- What to produce:
Transcribe everything in the listing below exactly, except the pictures.

- Data section:
+===+
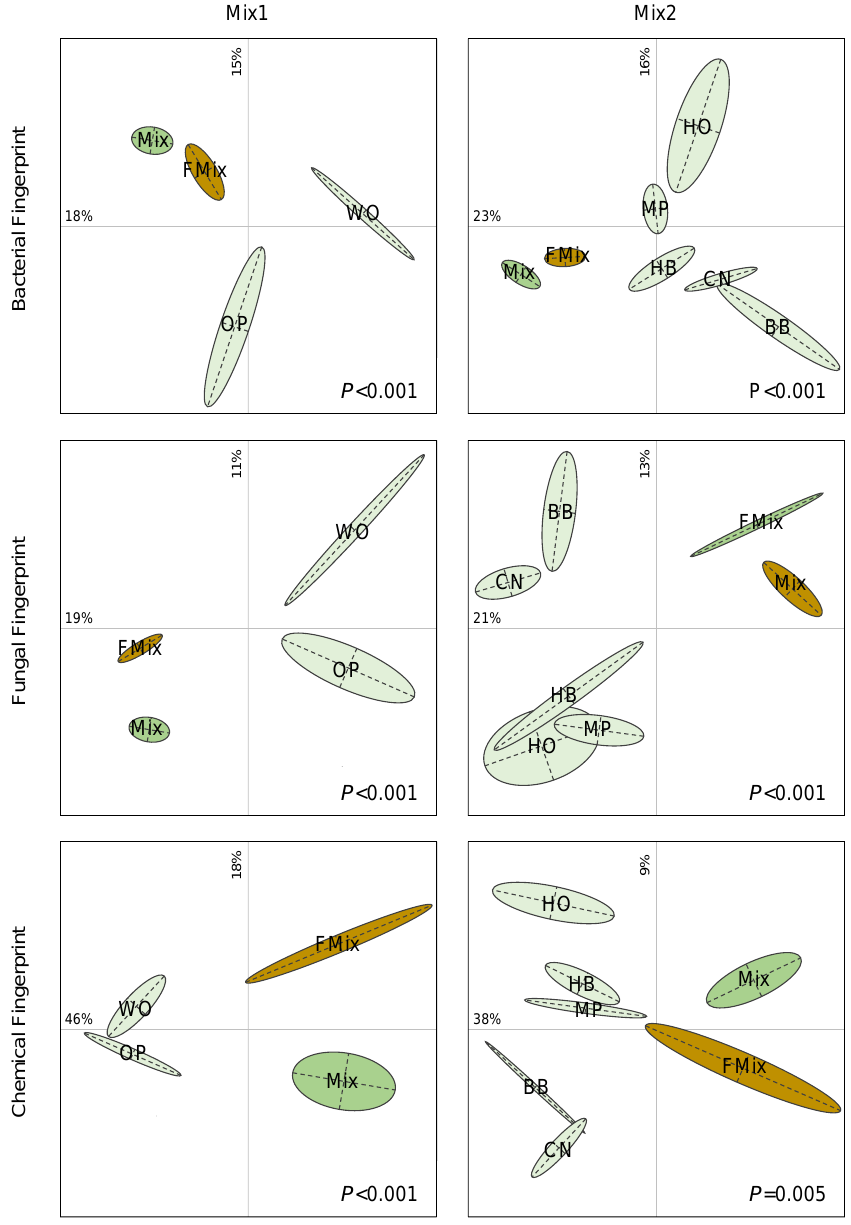
Figure 3. Differences in bacterial, fungal and chemical composition of the two mixtures of forest litters. Mix1 (WO: white oak, OP: holm oak and Aleppo pine) and Mix2 (BB: bamboo, CN: chestnut, HB: hackberry, HO: holm oak, MP: maritime pine). Mix: mixture of litters before fermentation, FMix: mixture of litters after fermentation). Between Class Analysis (BCA) is based on bacterial ( above ) or fungal ( middle ) molecular fingerprints or MIR spectra ( below ). The ellipses represent 60% of the variability of a litter. Letters represent the barycenter of the replicates (n = 3) for each treatment. Monte Carlo test simulated p values (lower right corner) revealed significant differences among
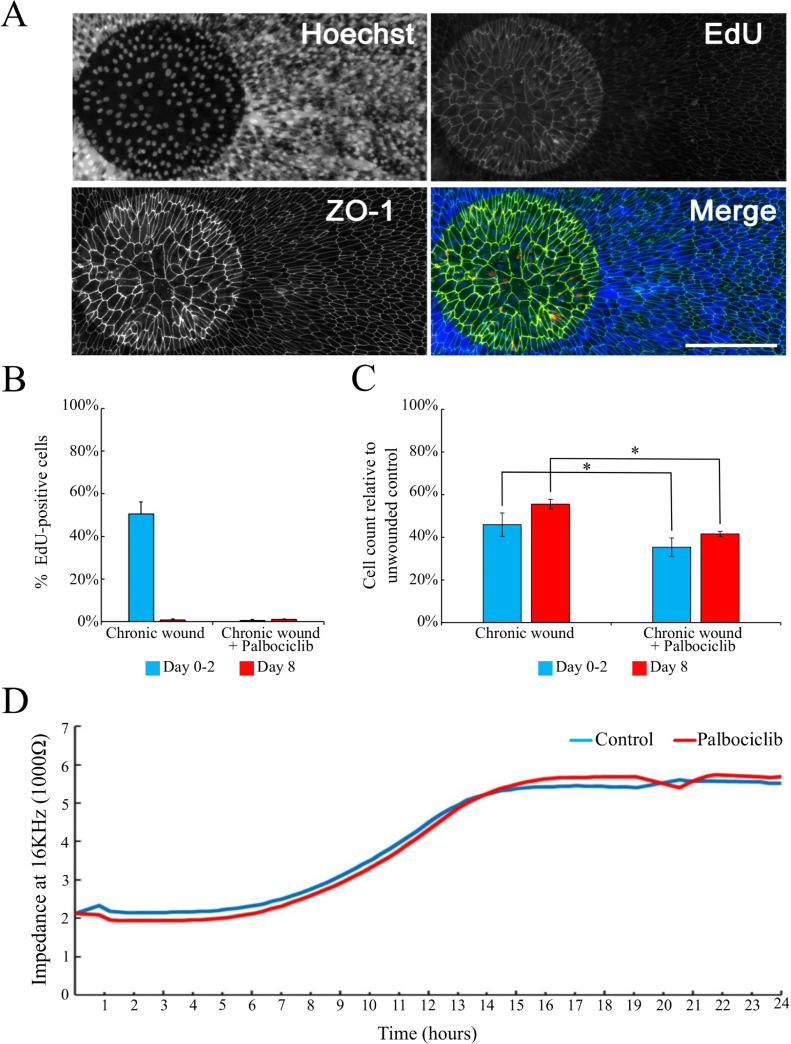
The proliferation of RPE cells is not required for wound closure.(A) Representative images of Hoescht, EdU, and ZO-1 labeled cell cultures two days after chronic wound treatments in the continual presence of 10 μM palbociclib. Scale bar is 200 μm. (B) Percent of EdU-positive cells 48-hours or 8-days after receiving chronic wounding treatments (mean ± SD, n = 4). (C) Inhibition of cell proliferation by the addition of palbociclib decreases the capability of RPE cells to restore control cell density over the electrode (mean ± SD, n = 3, * indicates p-value<0.01, see S3 Table). (D) Real-time impedance recording of RPE wound healing after chronic wound treatment in control and palbociclib treated cells. Trace is the average of three biological replicates.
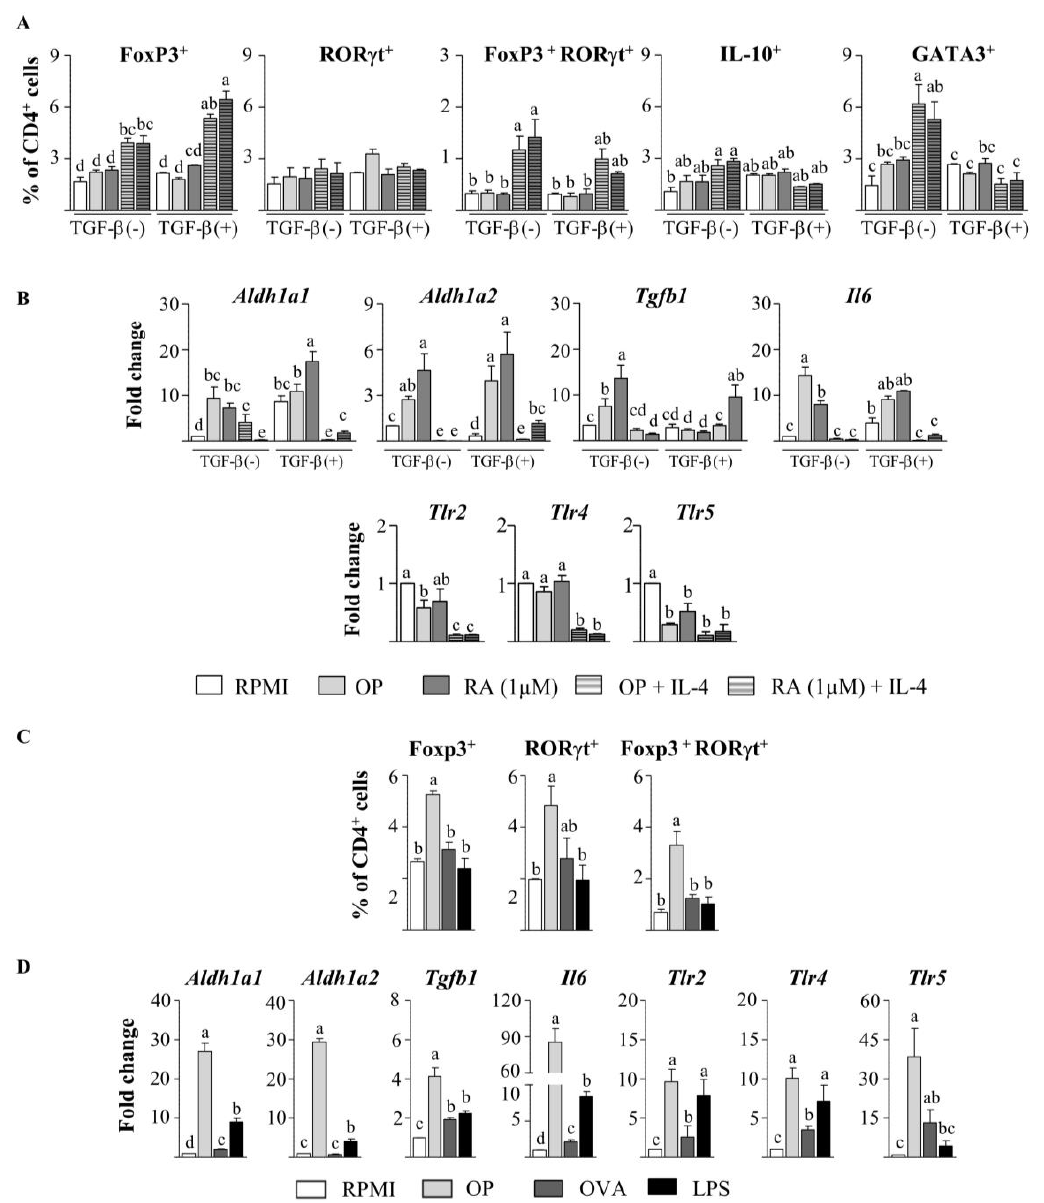
Figure 5. OP enhances Foxp3 + cells and Foxp3 + RORγ + cells in culture with CD4 + T cells from EW-sensitised mice.( A )and( B )Spleen CD4 + T cells from naïve mice were cultured without stimuli (RPMI), or with OP, RA, OP+IL-4, or RA+IL-4 for 2 days, in the absence or presence of TGF-β, followed by stimulation with anti-CD3 and anti-CD28 for 2 additional days.The percentage of Foxp3 + , RORγ + , Foxp3 + RORγ + , IL-10 + , and GATA3 + cellswithin the total CD4 + T cell population was assayed by flow cytometry ( A ), and gene expression of Aldh1a1, Aldh1a2, Tgfb1, Il6, Tlr2, Tlr4, and Tlr5 was assayed by qPCR, normalised to the reference gene Actb , and expressed relative to CD4 + T cells cultured in RPMI ( B ). ( C )and( D )Spleen CD4 + T cells from EW-sensitised mice were cultured without stimuli (RPMI) or with OP, OVA, or LPS for 2 days, followed by stimulation with anti-CD3 and anti-CD28 for 2 additional days.The percentage of Foxp3 + , RORγ + , and Foxp3 + RORγ + cellswithin the total CD4 + T cell population was assayed by flow cytometry( C ), and gene expression of Aldh1a1, Aldh1a2, Tgfb1, Il6, Tlr2, Tlr4, and Tlr5 was assayed by qPCR, normalised to the reference gene Actb , and expressed relative to CD4 + T cells cultured in RPMI ( D ). Results of an experiment representative of 3 separate experiments performed in triplicate are shown. Data are means ± SEM. Different letters indicate statistically significant differences ( p < 0.05) calculated using one-way ANOVA, followed by Tukey’s post-hoc test ( A and C ) or the Mann–Whitney U test ( B and D ).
+===+
- Answer to this task:
Figure 3. Differences in bacterial, fungal and chemical composition of the two mixtures of forest litters. Mix1 (WO: white oak, OP: holm oak and Aleppo pine) and Mix2 (BB: bamboo, CN: chestnut, HB: hackberry, HO: holm oak, MP: maritime pine). Mix: mixture of litters before fermentation, FMix: mixture of litters after fermentation). Between Class Analysis (BCA) is based on bacterial ( above ) or fungal ( middle ) molecular fingerprints or MIR spectra ( below ). The ellipses represent 60% of the variability of a litter. Letters represent the barycenter of the replicates (n = 3) for each treatment. Monte Carlo test simulated p values (lower right corner) revealed significant differences among
The proliferation of RPE cells is not required for wound closure.(A) Representative images of Hoescht, EdU, and ZO-1 labeled cell cultures two days after chronic wound treatments in the continual presence of 10 μM palbociclib. Scale bar is 200 μm. (B) Percent of EdU-positive cells 48-hours or 8-days after receiving chronic wounding treatments (mean ± SD, n = 4). (C) Inhibition of cell proliferation by the addition of palbociclib decreases the capability of RPE cells to restore control cell density over the electrode (mean ± SD, n = 3, * indicates p-value<0.01, see S3 Table). (D) Real-time impedance recording of RPE wound healing after chronic wound treatment in control and palbociclib treated cells. Trace is the average of three biological replicates.
Figure 5. OP enhances Foxp3 + cells and Foxp3 + RORγ + cells in culture with CD4 + T cells from EW-sensitised mice.( A )and( B )Spleen CD4 + T cells from naïve mice were cultured without stimuli (RPMI), or with OP, RA, OP+IL-4, or RA+IL-4 for 2 days, in the absence or presence of TGF-β, followed by stimulation with anti-CD3 and anti-CD28 for 2 additional days.The percentage of Foxp3 + , RORγ + , Foxp3 + RORγ + , IL-10 + , and GATA3 + cellswithin the total CD4 + T cell population was assayed by flow cytometry ( A ), and gene expression of Aldh1a1, Aldh1a2, Tgfb1, Il6, Tlr2, Tlr4, and Tlr5 was assayed by qPCR, normalised to the reference gene Actb , and expressed relative to CD4 + T cells cultured in RPMI ( B ). ( C )and( D )Spleen CD4 + T cells from EW-sensitised mice were cultured without stimuli (RPMI) or with OP, OVA, or LPS for 2 days, followed by stimulation with anti-CD3 and anti-CD28 for 2 additional days.The percentage of Foxp3 + , RORγ + , and Foxp3 + RORγ + cellswithin the total CD4 + T cell population was assayed by flow cytometry( C ), and gene expression of Aldh1a1, Aldh1a2, Tgfb1, Il6, Tlr2, Tlr4, and Tlr5 was assayed by qPCR, normalised to the reference gene Actb , and expressed relative to CD4 + T cells cultured in RPMI ( D ). Results of an experiment representative of 3 separate experiments performed in triplicate are shown. Data are means ± SEM. Different letters indicate statistically significant differences ( p < 0.05) calculated using one-way ANOVA, followed by Tukey’s post-hoc test ( A and C ) or the Mann–Whitney U test ( B and D ).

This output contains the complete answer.